7.3.23

Morfina

The XX, “Intro” (long version), in https://www.youtube.com/watch?v=eRYjhOpLd_s

Que céus plúmbeos atravessam os dias desengonçados, que despalavras se arremetem contra um coração sangrado, que muros estultos estão compreendidos entre o anátema do poder e os que são representados?

Que sombras se montam na linha da cumeada, como se fossem um eclipse que, perene, se torna o comodato de que somos inquilinos à força? 

Que desabilitação impende sobre uma herança que se arrasta enquanto tirocínio de si mesma, dissolvendo o tempo de que não chegamos a ser curadores?

Que desaprovação serve para esconjurar os intérpretes de um sentir maioritário, se entre essa maioria se filiam os que ficam atrás do esquecimento?

Que lição seria precisa para avivar as feridas dessas vítimas – seria matéria-prima bastante para os divorciar dos que parecem fadados, quase por divino decreto, a exercerem regência intemporal?

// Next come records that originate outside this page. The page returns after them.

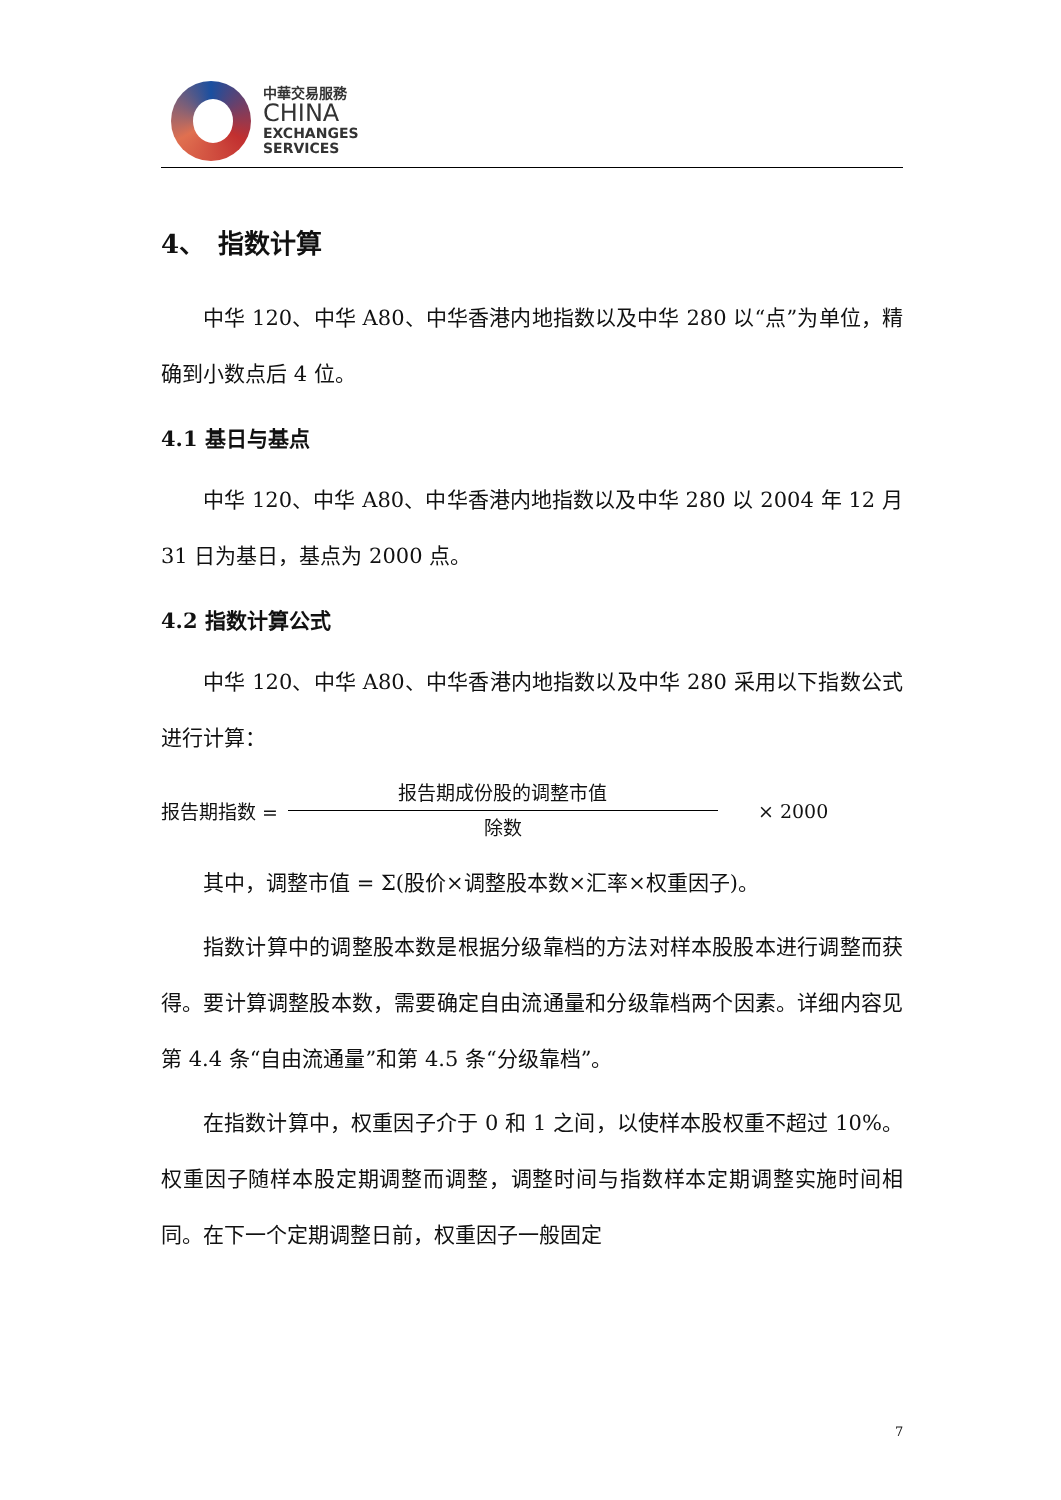中華交易服務
CHINA
EXCHANGES
SERVICES
4、　指数计算
中华 120、中华 A80、中华香港内地指数以及中华 280 以“点”为单位，精确到小数点后 4 位。
4.1 基日与基点
中华 120、中华 A80、中华香港内地指数以及中华 280 以 2004 年 12 月 31 日为基日，基点为 2000 点。
4.2 指数计算公式
中华 120、中华 A80、中华香港内地指数以及中华 280 采用以下指数公式进行计算：
报告期指数 =
报告期成份股的调整市值
除数
× 2000
其中，调整市值 = Σ(股价×调整股本数×汇率×权重因子)。
指数计算中的调整股本数是根据分级靠档的方法对样本股股本进行调整而获得。要计算调整股本数，需要确定自由流通量和分级靠档两个因素。详细内容见第 4.4 条“自由流通量”和第 4.5 条“分级靠档”。
在指数计算中，权重因子介于 0 和 1 之间，以使样本股权重不超过 10%。权重因子随样本股定期调整而调整，调整时间与指数样本定期调整实施时间相同。在下一个定期调整日前，权重因子一般固定
7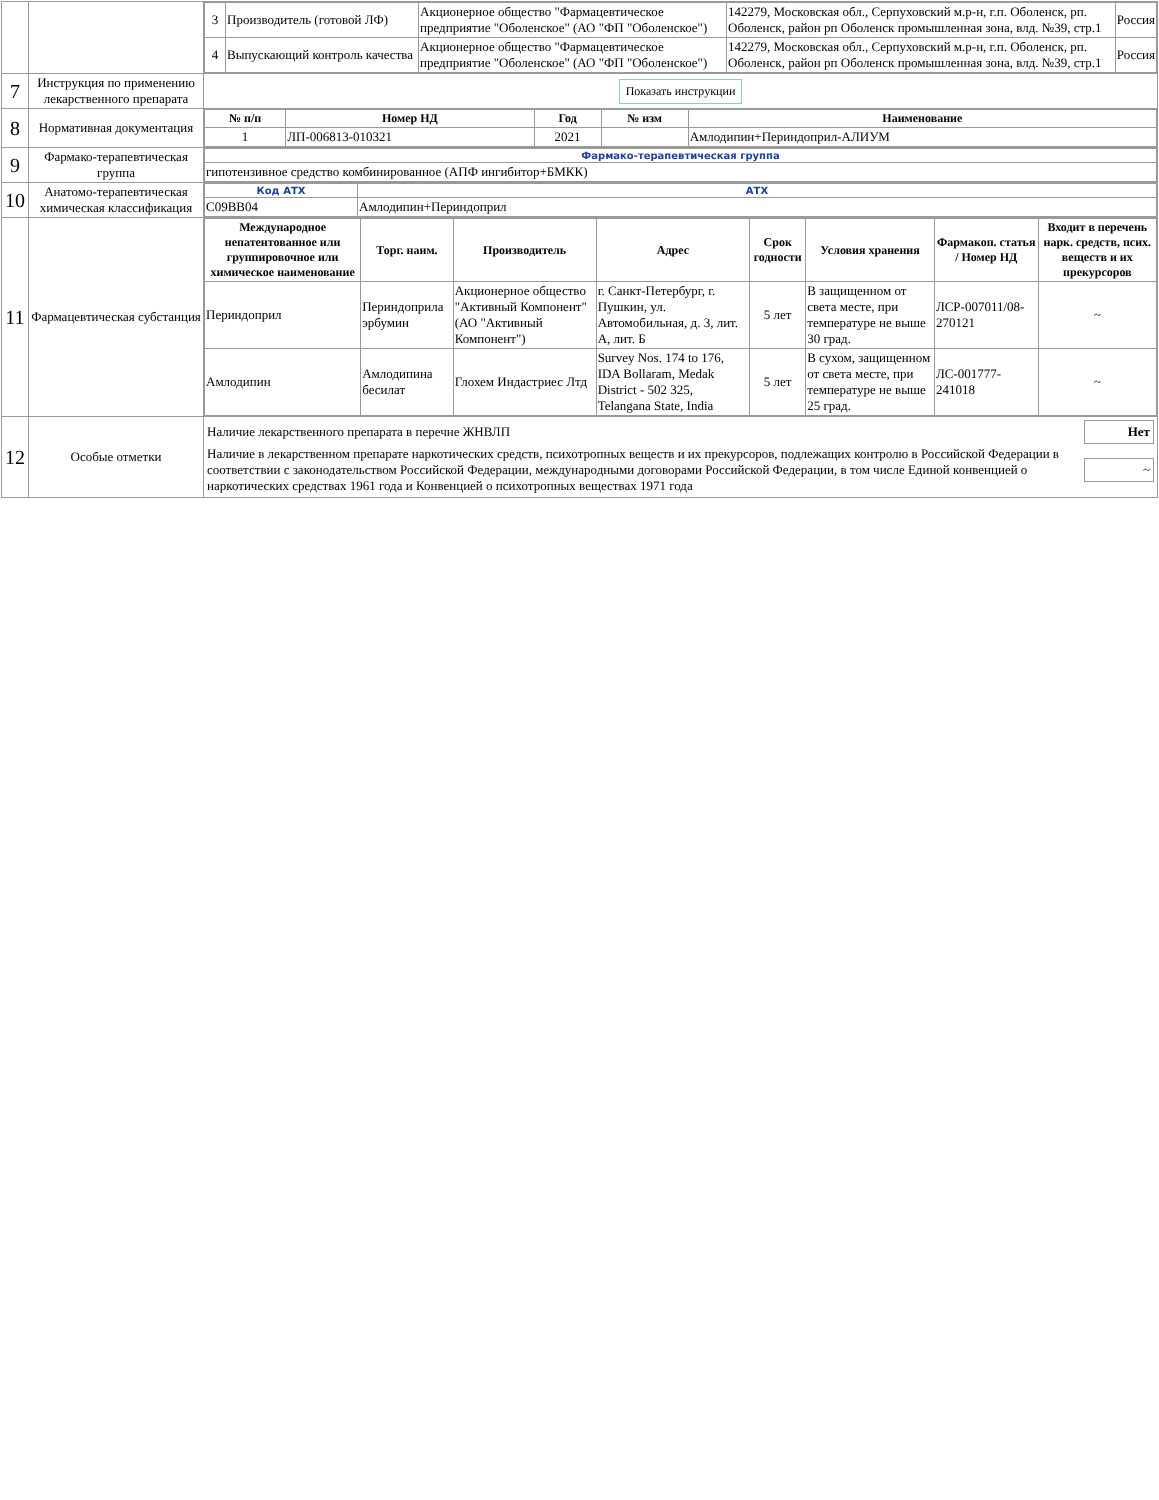| | | / 3 / Производитель (готовой ЛФ) / Акционерное общество "Фармацевтическое предприятие "Оболенское" (АО "ФП "Оболенское") / 142279, Московская обл., Серпуховский м.р-н, г.п. Оболенск, рп. Оболенск, район рп Оболенск промышленная зона, влд. №39, стр.1 / Россия / / 4 / Выпускающий контроль качества / Акционерное общество "Фармацевтическое предприятие "Оболенское" (АО "ФП "Оболенское") / 142279, Московская обл., Серпуховский м.р-н, г.п. Оболенск, рп. Оболенск, район рп Оболенск промышленная зона, влд. №39, стр.1 / Россия / |
| 7 | Инструкция по применению лекарственного препарата | Показать инструкции |
| 8 | Нормативная документация | / № п/п / Номер НД / Год / № изм / Наименование / / --- / --- / --- / --- / --- / / 1 / ЛП-006813-010321 / 2021 / / Амлодипин+Периндоприл-АЛИУМ / |
| 9 | Фармако-терапевтическая группа | / Фармако-терапевтическая группа / / --- / / гипотензивное средство комбинированное (АПФ ингибитор+БМКК) / |
| 10 | Анатомо-терапевтическая химическая классификация | / Код АТХ / АТХ / / --- / --- / / C09BB04 / Амлодипин+Периндоприл / |
| 11 | Фармацевтическая субстанция | / Международное непатентованное или группировочное или химическое наименование / Торг. наим. / Производитель / Адрес / Срок годности / Условия хранения / Фармакоп. статья / Номер НД / Входит в перечень нарк. средств, псих. веществ и их прекурсоров / / --- / --- / --- / --- / --- / --- / --- / --- / / Периндоприл / Периндоприла эрбумин / Акционерное общество "Активный Компонент" (АО "Активный Компонент") / г. Санкт-Петербург, г. Пушкин, ул. Автомобильная, д. 3, лит. А, лит. Б / 5 лет / В защищенном от света месте, при температуре не выше 30 град. / ЛСР-007011/08-270121 / ~ / / Амлодипин / Амлодипина бесилат / Глохем Индастриес Лтд / Survey Nos. 174 to 176, IDA Bollaram, Medak District - 502 325, Telangana State, India / 5 лет / В сухом, защищенном от света месте, при температуре не выше 25 град. / ЛС-001777-241018 / ~ / |
| 12 | Особые отметки | / Наличие лекарственного препарата в перечне ЖНВЛП / Нет / / Наличие в лекарственном препарате наркотических средств, психотропных веществ и их прекурсоров, подлежащих контролю в Российской Федерации в соответствии с законодательством Российской Федерации, международными договорами Российской Федерации, в том числе Единой конвенцией о наркотических средствах 1961 года и Конвенцией о психотропных веществах 1971 года / ~ / |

Na impossibilidade do precedente, que fármaco seria cautelar das dores dilacerantes que percorrem a carne inteira, sangrando-a como se de um matadouro se tratasse e o sangue aproveitasse às castas variegadas que se sentam à mesa do poder?

Que lente imprópria seria admitida a concurso para sindicar, sem hesitações ou preconceitos instituídos, as intenções dos regentes? O que seria preciso para regular a lente, e quem seria incumbido de o fazer?

Que venda baça seria precisa para fingir uma pertença sem linhagem, desbastada diante do tribunal do tempo que avaliza a incapacidade estabelecida para desfazer as arestas cortantes?

Que mares tumultuosos, ainda mais tumultuosos, têm de ser sulcados para se saber que a terra em espera é destemperada por uma sucessão de vontades impreparadas?

Que maratona é preciso concluir para desembaciar o olhar desinteressado, o olhar anestesiado, ou o olhar capataz?

Que desejo espera ser desembaraçado para voltarmos a ser tutores das palavras colocadas nas nossas bocas?

Que noites em vão serão convocadas para despejar a cal que disfarça de alvura as paredes corrompidas por tanto error?

Que perdas têm de ser inventariadas para violar as convenções que participam no princípio geral do torpor?

Que desfortuna se esconde na morfina tomada para disfarçar as ruas esburacadas legadas por mastins sem remorsos?